WHAT YOU HAVE TO DO => Collect every line of the dataset excerpt below that contains the string "label". Treat uppercase and lowercase as different.
[Start DATA SHOWN]
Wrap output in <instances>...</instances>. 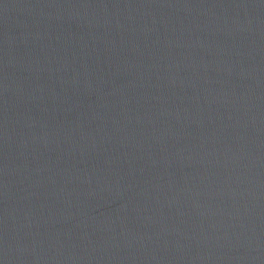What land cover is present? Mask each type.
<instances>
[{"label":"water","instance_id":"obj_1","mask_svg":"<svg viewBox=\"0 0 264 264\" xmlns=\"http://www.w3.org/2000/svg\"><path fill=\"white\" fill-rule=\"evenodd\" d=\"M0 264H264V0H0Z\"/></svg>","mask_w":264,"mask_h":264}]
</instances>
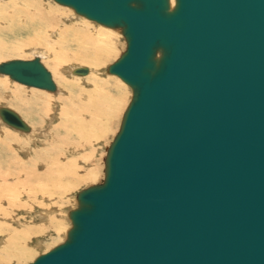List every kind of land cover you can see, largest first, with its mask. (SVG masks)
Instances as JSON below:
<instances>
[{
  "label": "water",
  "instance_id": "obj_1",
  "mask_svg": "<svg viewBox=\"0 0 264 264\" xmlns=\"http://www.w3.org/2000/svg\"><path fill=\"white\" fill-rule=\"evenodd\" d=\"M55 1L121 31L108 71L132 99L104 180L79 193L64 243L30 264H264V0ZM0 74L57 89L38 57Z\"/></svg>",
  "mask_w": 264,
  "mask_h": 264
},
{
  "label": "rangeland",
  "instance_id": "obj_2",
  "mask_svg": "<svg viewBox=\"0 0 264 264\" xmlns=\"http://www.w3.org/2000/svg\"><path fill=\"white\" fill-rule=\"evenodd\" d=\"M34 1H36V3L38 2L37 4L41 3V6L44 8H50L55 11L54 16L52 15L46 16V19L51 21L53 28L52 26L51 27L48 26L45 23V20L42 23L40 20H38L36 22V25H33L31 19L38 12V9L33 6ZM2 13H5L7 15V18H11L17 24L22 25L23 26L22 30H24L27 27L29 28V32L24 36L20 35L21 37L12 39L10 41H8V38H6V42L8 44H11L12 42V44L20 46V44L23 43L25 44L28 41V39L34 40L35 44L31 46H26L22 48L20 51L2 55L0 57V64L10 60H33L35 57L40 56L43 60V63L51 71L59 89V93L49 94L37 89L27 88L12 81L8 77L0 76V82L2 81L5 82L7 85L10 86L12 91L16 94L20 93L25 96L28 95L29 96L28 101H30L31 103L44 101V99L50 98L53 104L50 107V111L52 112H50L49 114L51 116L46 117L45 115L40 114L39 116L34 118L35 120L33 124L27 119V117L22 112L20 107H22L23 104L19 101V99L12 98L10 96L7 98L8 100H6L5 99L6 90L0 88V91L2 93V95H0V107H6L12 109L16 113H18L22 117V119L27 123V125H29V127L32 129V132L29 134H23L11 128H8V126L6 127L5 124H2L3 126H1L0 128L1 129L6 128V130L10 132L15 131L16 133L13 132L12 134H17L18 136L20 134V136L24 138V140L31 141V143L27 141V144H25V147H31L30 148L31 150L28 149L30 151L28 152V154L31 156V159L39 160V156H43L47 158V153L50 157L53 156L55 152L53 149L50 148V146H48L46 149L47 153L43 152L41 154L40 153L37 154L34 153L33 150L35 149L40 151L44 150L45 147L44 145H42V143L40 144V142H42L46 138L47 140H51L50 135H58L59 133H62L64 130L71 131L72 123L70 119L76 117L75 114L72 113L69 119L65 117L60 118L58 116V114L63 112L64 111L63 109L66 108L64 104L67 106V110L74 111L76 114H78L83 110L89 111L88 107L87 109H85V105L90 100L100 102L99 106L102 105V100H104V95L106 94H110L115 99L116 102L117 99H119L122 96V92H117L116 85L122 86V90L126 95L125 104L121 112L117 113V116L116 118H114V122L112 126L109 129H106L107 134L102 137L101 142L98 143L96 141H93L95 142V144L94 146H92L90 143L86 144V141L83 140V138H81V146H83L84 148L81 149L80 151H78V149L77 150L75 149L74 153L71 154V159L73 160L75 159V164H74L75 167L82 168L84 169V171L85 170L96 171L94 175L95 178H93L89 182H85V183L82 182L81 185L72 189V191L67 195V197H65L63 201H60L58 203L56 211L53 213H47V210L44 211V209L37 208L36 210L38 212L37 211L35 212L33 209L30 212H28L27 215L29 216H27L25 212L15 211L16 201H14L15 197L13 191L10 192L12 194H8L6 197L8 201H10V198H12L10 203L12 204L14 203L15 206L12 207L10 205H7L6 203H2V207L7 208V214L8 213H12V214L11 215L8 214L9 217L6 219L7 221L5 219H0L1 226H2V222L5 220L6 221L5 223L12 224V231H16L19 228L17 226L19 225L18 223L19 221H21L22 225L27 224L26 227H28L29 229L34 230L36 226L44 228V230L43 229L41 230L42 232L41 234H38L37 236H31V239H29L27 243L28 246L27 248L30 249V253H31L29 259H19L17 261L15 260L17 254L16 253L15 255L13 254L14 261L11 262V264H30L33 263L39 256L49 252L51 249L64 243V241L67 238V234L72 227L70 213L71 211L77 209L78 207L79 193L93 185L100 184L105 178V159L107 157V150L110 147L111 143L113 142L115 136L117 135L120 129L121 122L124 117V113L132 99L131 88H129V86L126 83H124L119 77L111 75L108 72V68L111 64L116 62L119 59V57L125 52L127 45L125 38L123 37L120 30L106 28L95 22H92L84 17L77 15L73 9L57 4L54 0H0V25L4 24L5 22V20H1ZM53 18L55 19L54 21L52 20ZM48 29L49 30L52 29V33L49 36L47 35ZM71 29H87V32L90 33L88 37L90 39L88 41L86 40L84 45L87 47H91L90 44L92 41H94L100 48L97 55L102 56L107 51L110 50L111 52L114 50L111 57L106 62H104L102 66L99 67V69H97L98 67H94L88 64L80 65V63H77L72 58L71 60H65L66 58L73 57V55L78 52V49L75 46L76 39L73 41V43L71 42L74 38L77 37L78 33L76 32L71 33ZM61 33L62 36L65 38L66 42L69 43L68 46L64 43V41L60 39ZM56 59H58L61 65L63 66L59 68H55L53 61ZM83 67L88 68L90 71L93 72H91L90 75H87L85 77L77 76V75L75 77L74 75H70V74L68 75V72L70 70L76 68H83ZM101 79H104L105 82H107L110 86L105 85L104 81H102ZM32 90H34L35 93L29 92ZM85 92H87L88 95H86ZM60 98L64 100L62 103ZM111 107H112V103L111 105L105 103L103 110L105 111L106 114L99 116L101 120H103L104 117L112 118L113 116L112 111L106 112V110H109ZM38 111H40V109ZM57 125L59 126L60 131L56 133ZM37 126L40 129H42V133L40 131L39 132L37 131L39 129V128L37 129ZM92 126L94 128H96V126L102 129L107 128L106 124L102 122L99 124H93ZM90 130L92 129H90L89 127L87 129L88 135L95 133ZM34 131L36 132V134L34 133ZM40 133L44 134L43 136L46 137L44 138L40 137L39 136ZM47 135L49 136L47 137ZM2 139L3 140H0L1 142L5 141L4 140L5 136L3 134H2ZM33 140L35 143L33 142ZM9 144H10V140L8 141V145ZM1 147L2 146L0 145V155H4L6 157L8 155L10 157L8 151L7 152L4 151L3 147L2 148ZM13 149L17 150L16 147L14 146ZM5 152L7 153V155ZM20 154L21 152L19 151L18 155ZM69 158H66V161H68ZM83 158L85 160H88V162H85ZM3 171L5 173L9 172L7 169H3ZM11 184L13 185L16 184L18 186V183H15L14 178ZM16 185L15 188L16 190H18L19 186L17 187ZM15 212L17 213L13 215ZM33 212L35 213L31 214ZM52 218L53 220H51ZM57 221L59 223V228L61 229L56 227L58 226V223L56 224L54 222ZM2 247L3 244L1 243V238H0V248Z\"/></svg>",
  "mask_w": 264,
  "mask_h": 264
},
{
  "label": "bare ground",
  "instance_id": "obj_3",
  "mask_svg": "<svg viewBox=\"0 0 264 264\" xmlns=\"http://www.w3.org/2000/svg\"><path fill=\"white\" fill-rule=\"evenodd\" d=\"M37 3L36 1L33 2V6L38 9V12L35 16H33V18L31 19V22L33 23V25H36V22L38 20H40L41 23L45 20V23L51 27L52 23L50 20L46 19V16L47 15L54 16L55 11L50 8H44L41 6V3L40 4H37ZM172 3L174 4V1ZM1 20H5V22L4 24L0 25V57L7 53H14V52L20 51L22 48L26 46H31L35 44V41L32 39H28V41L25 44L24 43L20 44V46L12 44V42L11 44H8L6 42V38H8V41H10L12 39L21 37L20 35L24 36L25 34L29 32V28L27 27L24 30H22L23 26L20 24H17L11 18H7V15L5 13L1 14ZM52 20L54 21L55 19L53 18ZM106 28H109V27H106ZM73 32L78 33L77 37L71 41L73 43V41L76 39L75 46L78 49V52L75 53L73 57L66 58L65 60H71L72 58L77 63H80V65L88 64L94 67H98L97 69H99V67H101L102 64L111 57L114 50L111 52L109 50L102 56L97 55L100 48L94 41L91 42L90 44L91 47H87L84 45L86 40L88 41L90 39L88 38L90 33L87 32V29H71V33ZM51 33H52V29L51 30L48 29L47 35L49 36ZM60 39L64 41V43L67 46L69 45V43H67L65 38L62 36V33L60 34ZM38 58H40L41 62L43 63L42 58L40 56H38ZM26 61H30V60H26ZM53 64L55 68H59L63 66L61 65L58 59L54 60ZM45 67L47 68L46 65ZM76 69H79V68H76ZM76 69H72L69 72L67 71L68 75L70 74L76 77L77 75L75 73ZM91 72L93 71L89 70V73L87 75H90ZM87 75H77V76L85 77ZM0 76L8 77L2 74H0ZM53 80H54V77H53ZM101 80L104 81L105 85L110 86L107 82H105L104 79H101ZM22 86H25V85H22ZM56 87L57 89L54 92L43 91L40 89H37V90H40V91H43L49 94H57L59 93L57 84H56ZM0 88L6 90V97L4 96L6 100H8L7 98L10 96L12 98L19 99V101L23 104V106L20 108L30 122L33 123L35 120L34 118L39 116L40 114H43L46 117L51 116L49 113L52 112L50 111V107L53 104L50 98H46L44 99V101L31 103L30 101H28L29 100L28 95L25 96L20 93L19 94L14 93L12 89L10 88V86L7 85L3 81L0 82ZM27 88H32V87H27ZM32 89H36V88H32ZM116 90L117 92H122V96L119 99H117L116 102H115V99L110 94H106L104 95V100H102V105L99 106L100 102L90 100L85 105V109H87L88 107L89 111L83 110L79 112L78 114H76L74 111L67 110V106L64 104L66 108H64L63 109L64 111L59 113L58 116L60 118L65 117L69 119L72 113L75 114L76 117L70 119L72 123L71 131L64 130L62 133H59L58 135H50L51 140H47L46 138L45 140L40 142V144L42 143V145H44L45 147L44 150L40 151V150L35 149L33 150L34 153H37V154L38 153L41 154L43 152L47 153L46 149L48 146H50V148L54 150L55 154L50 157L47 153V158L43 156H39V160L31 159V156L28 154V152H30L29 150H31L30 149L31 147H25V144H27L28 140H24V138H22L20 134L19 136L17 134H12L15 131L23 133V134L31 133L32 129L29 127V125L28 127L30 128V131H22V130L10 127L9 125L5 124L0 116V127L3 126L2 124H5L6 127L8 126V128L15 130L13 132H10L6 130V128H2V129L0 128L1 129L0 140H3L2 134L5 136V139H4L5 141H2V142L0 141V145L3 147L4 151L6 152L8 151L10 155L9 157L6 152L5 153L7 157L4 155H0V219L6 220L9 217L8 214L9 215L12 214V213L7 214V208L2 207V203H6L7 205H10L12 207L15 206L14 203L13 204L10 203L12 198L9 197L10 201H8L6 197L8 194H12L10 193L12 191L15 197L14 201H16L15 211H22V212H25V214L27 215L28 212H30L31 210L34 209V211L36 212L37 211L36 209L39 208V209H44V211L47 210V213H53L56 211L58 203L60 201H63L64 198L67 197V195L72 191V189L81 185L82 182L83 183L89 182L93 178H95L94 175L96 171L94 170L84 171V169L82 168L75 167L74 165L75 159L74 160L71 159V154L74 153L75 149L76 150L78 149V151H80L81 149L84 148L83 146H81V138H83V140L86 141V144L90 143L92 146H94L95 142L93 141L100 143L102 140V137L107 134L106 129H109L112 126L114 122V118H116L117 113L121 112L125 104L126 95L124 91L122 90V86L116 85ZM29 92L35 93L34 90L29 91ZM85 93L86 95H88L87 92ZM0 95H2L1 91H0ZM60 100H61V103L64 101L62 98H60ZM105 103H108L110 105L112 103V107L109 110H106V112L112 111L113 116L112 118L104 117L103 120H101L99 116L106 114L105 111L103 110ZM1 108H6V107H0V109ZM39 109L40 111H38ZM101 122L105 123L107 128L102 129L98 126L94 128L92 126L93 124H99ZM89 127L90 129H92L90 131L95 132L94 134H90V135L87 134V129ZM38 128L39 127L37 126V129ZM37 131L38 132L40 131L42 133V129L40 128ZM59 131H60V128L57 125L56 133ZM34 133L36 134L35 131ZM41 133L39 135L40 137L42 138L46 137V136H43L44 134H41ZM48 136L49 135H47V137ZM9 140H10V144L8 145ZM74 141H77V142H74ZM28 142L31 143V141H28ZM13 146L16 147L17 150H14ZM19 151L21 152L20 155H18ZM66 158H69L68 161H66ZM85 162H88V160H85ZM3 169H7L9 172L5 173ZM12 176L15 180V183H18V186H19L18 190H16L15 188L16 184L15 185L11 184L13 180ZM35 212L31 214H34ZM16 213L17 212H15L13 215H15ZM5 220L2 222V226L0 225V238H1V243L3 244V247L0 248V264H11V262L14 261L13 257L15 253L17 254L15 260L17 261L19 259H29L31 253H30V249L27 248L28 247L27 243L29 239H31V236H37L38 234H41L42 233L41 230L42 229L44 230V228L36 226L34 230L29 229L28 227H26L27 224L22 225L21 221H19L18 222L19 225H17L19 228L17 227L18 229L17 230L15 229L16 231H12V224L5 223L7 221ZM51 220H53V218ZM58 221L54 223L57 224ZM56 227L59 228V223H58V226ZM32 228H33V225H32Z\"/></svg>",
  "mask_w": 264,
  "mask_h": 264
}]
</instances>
[End DATA SHOWN]
CORRECT RESULT =>
[{"label":"water","instance_id":"obj_1","mask_svg":"<svg viewBox=\"0 0 264 264\" xmlns=\"http://www.w3.org/2000/svg\"><path fill=\"white\" fill-rule=\"evenodd\" d=\"M0 264H264V0H0Z\"/></svg>","mask_w":264,"mask_h":264}]
  "label": "water",
  "label": "rangeland",
  "label": "bare ground",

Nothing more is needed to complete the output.